In 1982, Cacioppo & Petty introduced the Need for Cognition Scale (NfC), the first quantitative measure of "the tendency for an individual to engage in and enjoy thinking". Since its introduction, NfC has subsequently been used in hundreds of studies. NfC has also been shown to significantly and positively correlate with many valued learning practices including strategic reading, critical thinking, abstraction, reflection, and open-mindedness. Given that these practices are also highly useful in SSI education, it is not surprising that students who measure highly in NfC also have been shown to have scientific knowledge that is more representative of scientific consensus.

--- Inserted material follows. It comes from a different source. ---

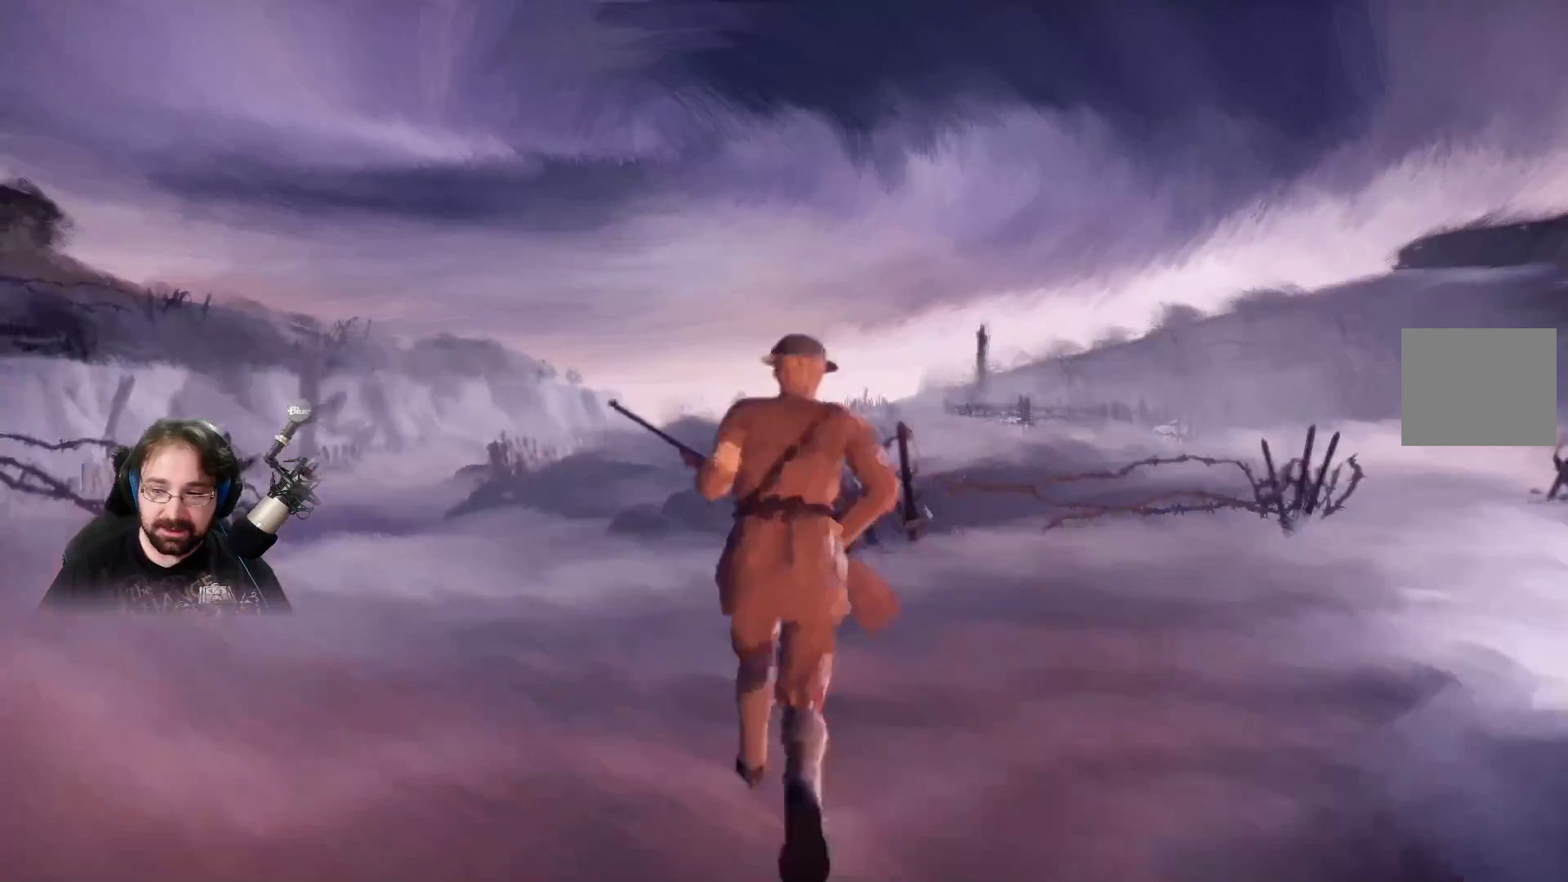
{"buttons": ["R2"], "left_stick": "up-right", "right_stick": "center", "events": []}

Therefore, this research primarily focuses on assessing the correlation between Need for Cognition and climate change topical knowledge among children between the ages 7 and 13. Unique in this research, NfC has rarely been used to assess subjects younger than college age. Furthermore, this research utilizes an NfC question set that has been customized for younger participants' reading skills and life experiences. The foundational hypothesis of this work is that, as early as middle school and even late primary school ages, a positive and significant correlation exists between NfC and children's scientifically-based conceptions about climate change. The results of this study are intended to facilitate curricular and pedagogical approaches that will manifest in better comportment between students' and experts' knowledge, and less time expended on conceptual change.
Keywords:
Climate change, conceptual change, middle school education, primary school education, need for cognition, concept maps.